DOHA (Reuters) – Indirect nuclear talks between Tehran and Washington started on Tuesday in Doha, Iranian state media reported, as Iran’s chief nuclear negotiator met with European Union envoy Enrique Mora, who will shuttle between the American and Iranian sides.
Based in separate rooms in a hotel in Qatar’s capital, Iran’s Ali Bagheri Kani and U.S. Iran special envoy Rob Malley are trying to break a months-long impasse that has stalled efforts to revive Tehran’s 2015 nuclear pact with world powers.
Iran refuses to hold direct talks with its arch-foe, the United States, resulting in the “proximity” talks arrangement involving Mora.

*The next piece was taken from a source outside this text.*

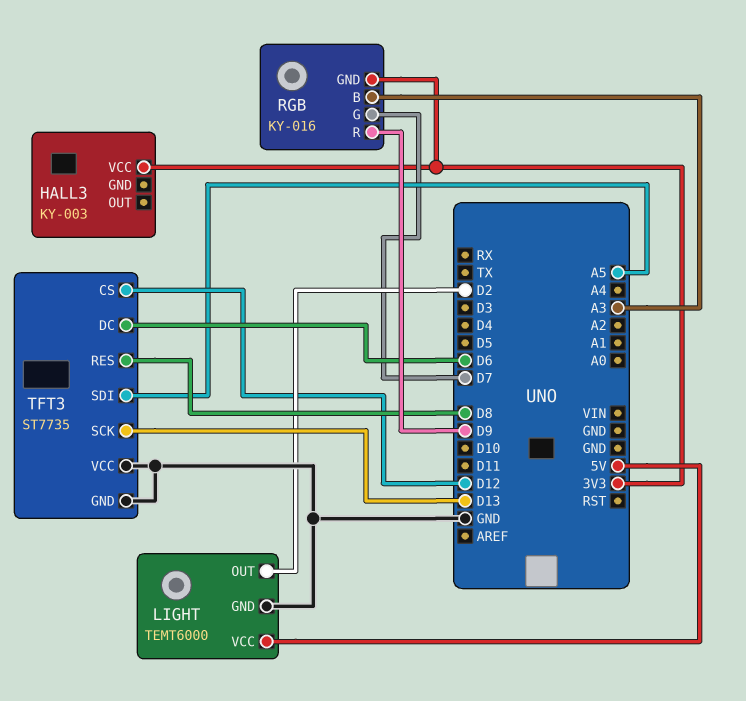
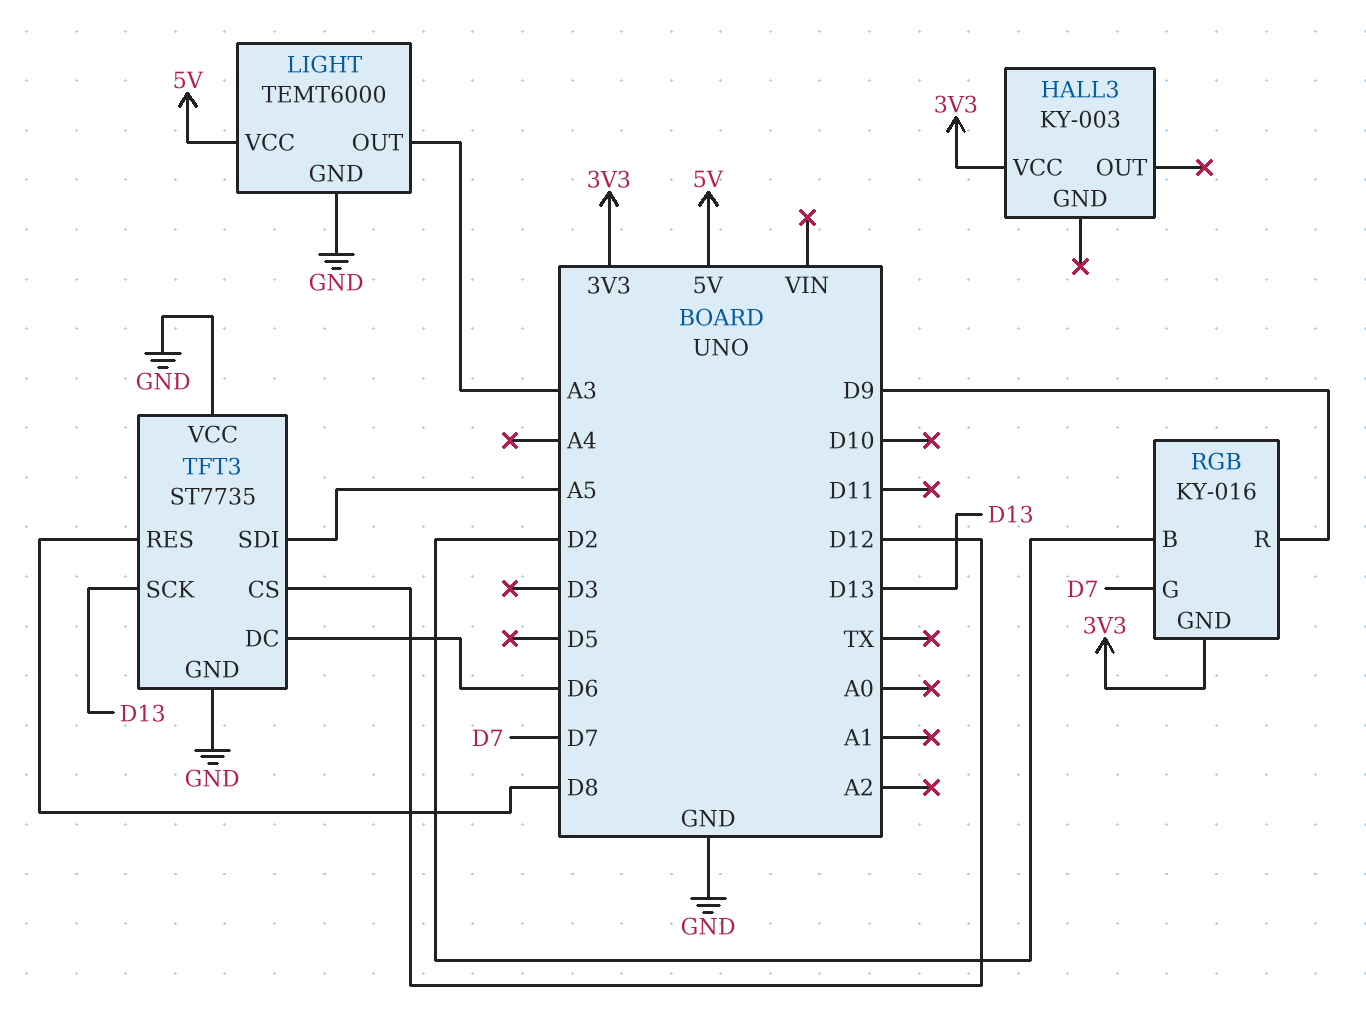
LIGHT pin OUT: D2 -> A3
RGB pin B: A3 -> D2

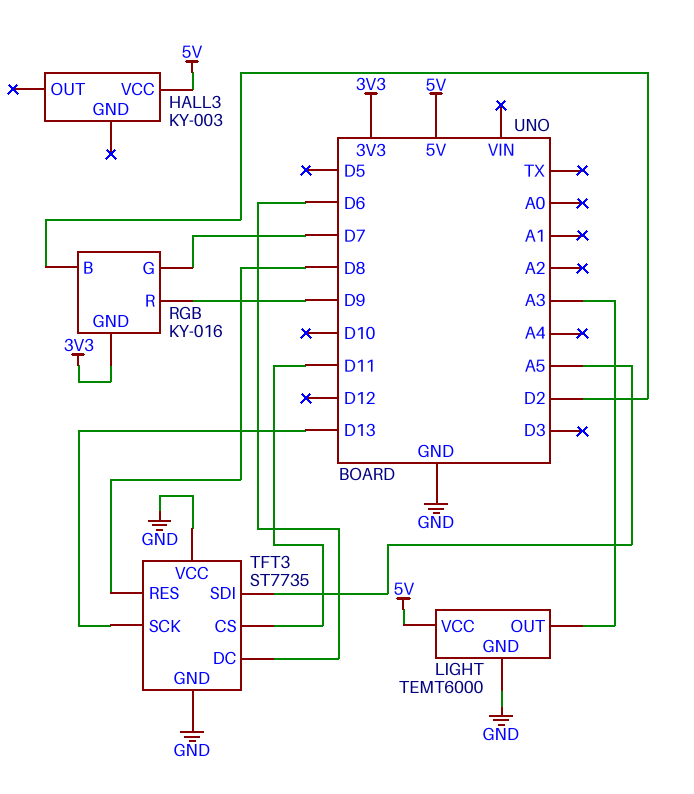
HALL3 pin VCC: 3V3 -> 5V
TFT3 pin CS: D12 -> D11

The nuclear pact seemed near revival in March but talks were thrown into disarray, chiefly over Tehran’s insistence that Washington remove the Islamic Revolutionary Guards Corps (IRGC), its elite security force, from the U.S. Foreign Terrorist Organization (FTO) list.
Last week, one Iranian and one European official told Reuters that Iran had dropped its demand for the removal of the IRGC’s FTO sanctions, but still two issues, including one on sanctions, remained to be resolved.
In 2018 then-U.S. President Donald Trump reneged on the deal, under which Iran restrained its nuclear program in return for relief from economic sanctions, prompting Iran to begin violating its core nuclear limits about a year later.